---- Records provided

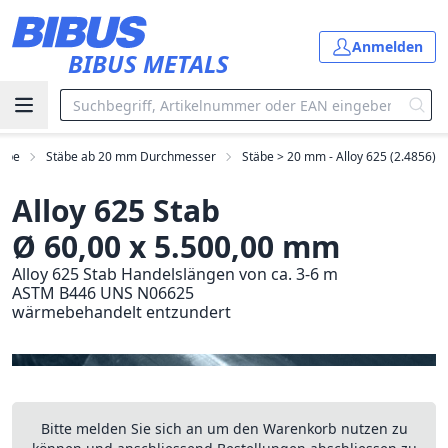
Zum Hauptinhalt springen
Anmelden
BIBUS METALS
täbe
Stäbe ab 20 mm Durchmesser
Stäbe > 20 mm - Alloy 625 (2.4856)
Alloy 625 Stab
Ø 60,00 x 5.500,00 mm
Alloy 625 Stab Handelslängen von ca. 3-6 m
ASTM B446 UNS N06625
wärmebehandelt entzundert
Bitte melden Sie sich an um den Warenkorb nutzen zu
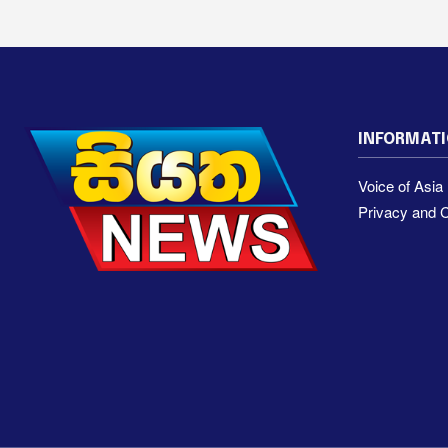
INFORMAT
Voice of Asi
Privacy and C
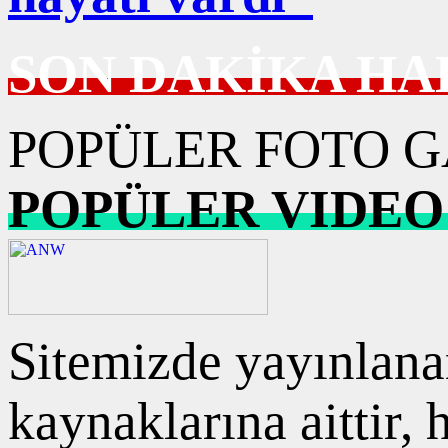
SON DAKİKA HA
POPÜLER FOTO G
POPÜLER VIDEO
Sitemizde yayınlanan
kaynaklarına aittir,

--------

The problem
This exercise needs every entry retyped exactly, with the pictures removed.

Written reply
Zum Hauptinhalt springen
Anmelden
BIBUS METALS
täbe
Stäbe ab 20 mm Durchmesser
Stäbe > 20 mm - Alloy 625 (2.4856)
Alloy 625 Stab
Ø 60,00 x 5.500,00 mm
Alloy 625 Stab Handelslängen von ca. 3-6 m
ASTM B446 UNS N06625
wärmebehandelt entzundert
Bitte melden Sie sich an um den Warenkorb nutzen zu
INFORMAT
Voice of Asi
Privacy and C
SON DAKİKA HA
POPÜLER FOTO G
POPÜLER VIDEO
Sitemizde yayınlanan
kaynaklarına aittir,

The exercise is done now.